Excerpt to read —
☆ ☆ ☆ ☆ ☆ ☆ ☆

Trait for "implements le_bytes"?

Trying to code a generic that uses a macro which uses from_le_bytes and std::mem::size_of::. Adding a type constraint of "Sized" lets size_of work. But what constraint is needed to make "from_le_bytes", a standard property of the primitives, work?

fn UnpackTextureEntryField<T: Sized>(out: &mut [ b: &[u8])  { 
  ....
    out[0] = decodebuiltintype!(T, b, offset);                     // get first value
   ....



error[E0599]: no function or associated item named `from_le_bytes` found for type parameter `T` in the current scope
    --> src/messages/helpers.rs:26:23
     |
26   |         let v = $typ::from_le_bytes(
     |                       ^^^^^^^^^^^^^ function or associated item not found in `T`
     | 
    ::: src/common/objecttypes.rs:1417:26
     |
1417 |                 out[j] = decodebuiltintype!(T, b, offset);  // override this entry
     |                          -------------------------------- in this macro invocation
     |
     = note: this error originates in a macro (in Nightly builds, run with -Z macro-backtrace for more info)

I don't believe there is such a trait in the standard library. You could make your own FromLeBytes trait and implement it for all relevant types.

A trait-based approach seems reasonable, so I'm trying that. It almost compiles.

trait SerializableSized {
    //  This default implementation is used for built-in types.
    //  Overridden for user types.
    const serialized_size: usize = std::mem::size_of::<Self>;
}
trait Serializable: SerializableSized {
    //  Default implementation is used for built-in types.  
    //  Overridden for user types.
    fn our_from_le_bytes(b: &[Self; Self::serialized_size]) -> Result<LLVector2, &'static str> where Self: std::marker::Sized { Self::from_le_bytes(b) }
    fn our_to_le_bytes(&self) -> [Self; Self::serialized_size] where Self: std::marker::Sized { self.to_le_bytes() }
} 

//  Built in types use defaults.
impl Serializable for u16 {}
impl SerializableSized for u16{}
impl Serializable for u32 {}
impl SerializableSized for u32{}
impl Serializable for f32 {}
impl SerializableSized for f32{}

///  vector2 to 8 bytes (32 bit floats)
#[derive(Copy, Clone, PartialEq)] // floats don't compare equal if NaN, so only partial equal is allowed.
pub struct LLVector2 {
    pub x: f32,
    pub y: f32,
}

impl SerializableSized for LLVector2 {   
    const serialized_size: usize = 8;
}

The first error message is:

error[E0599]: no function or associated item named `serialized_size` found for type parameter `Self` in the current scope
  --> src/traitpractice5.rs:39:43
   |
39 |     fn our_from_le_bytes(b: &[Self; Self::serialized_size]) -> Result<LLVector2, &'static str> where Self: std::marker::Sized { Self::fro...
   |                                           ^^^^^^^^^^^^^^^ function or associated item not found in `Self`
   |
   = help: items from traits can only be used if the type parameter is bounded by the trait
help: the following trait defines an item `serialized_size`, perhaps you need to add another supertrait for it:
   |
36 | trait Serializable: SerializableSized + traitpractice5::SerializableSized {

The compiler's help system is telling me to add a trait restriction it already has. If I put in exactly what the compiler suggests, it can't find "traitpractice5", which is the current module.

This seems to need a supertype to make it work, because I need the "serializable size" as a compile time constant for an array declaration. But I'm doing something wrong in setting this up.

☆ ☆ ☆ ☆ ☆ ☆ ☆

Data rows —
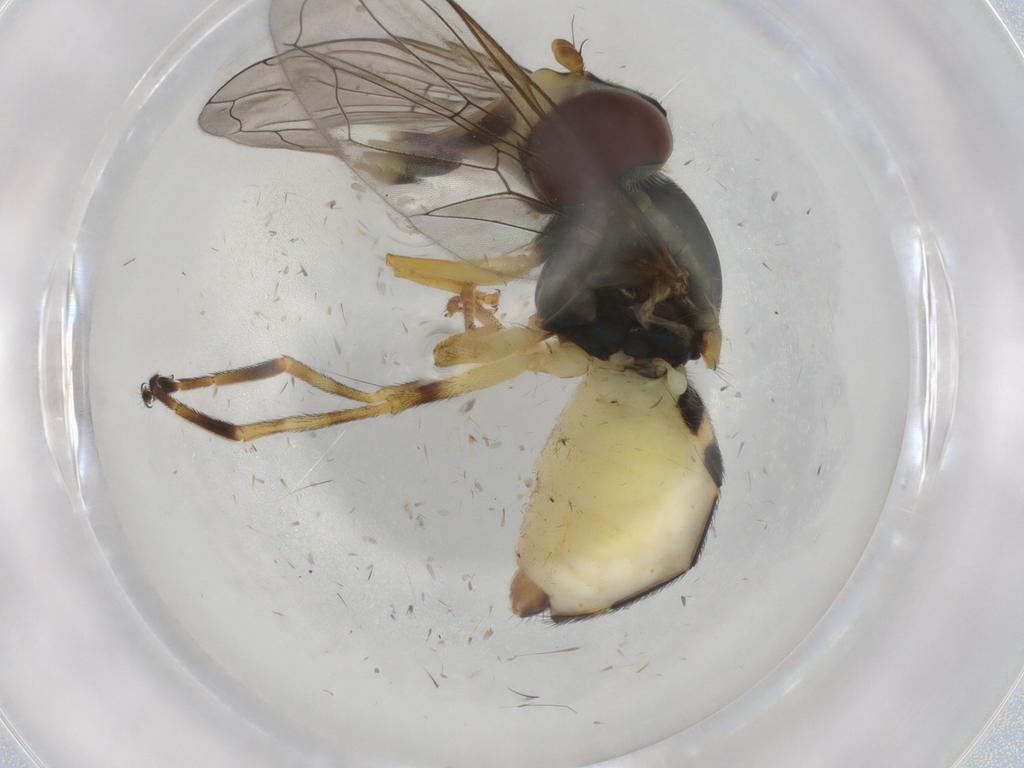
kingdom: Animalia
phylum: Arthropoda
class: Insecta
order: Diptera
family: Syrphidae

☆ ☆ ☆ ☆ ☆ ☆ ☆

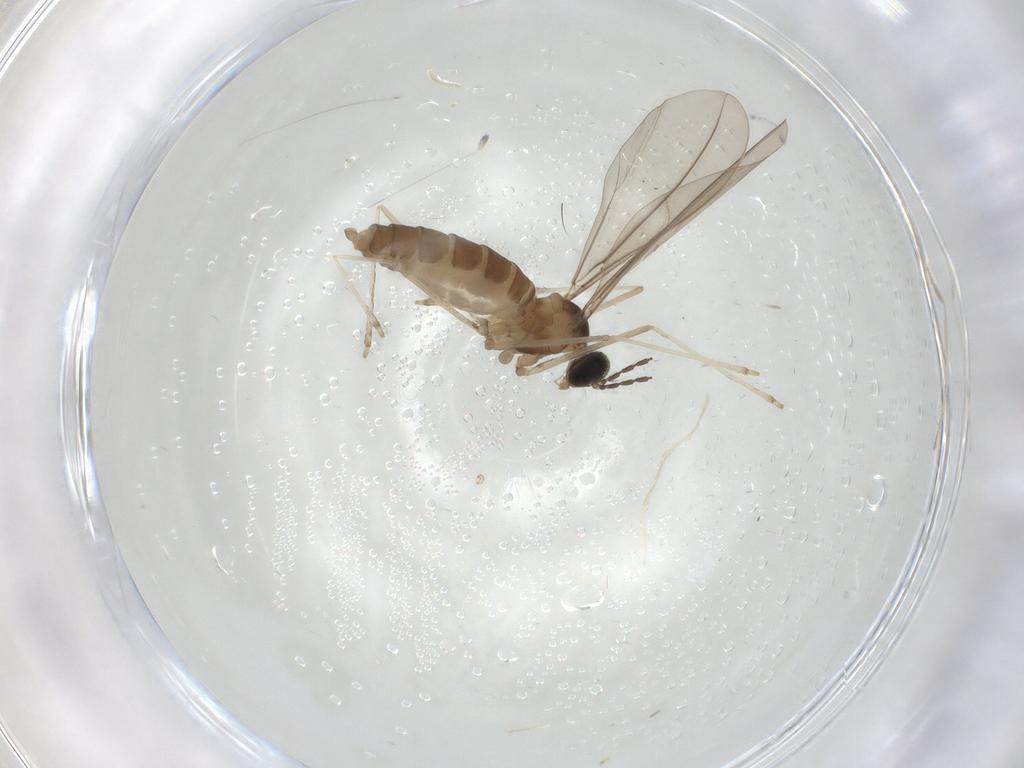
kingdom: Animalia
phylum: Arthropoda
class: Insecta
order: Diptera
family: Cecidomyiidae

☆ ☆ ☆ ☆ ☆ ☆ ☆

Exercise goal —
Answer these about the thread on from_le_bytes:
(a) Which type constraint does the poster say lets size_of work?
(b) What does the reply suggest doing, given that the standard library has no such trait?
(c) What value does the impl for LLVector2 give serialized_size?

Output for this exercise —
(a) Sized.
(b) Make your own FromLeBytes trait and implement it for all relevant types.
(c) 8.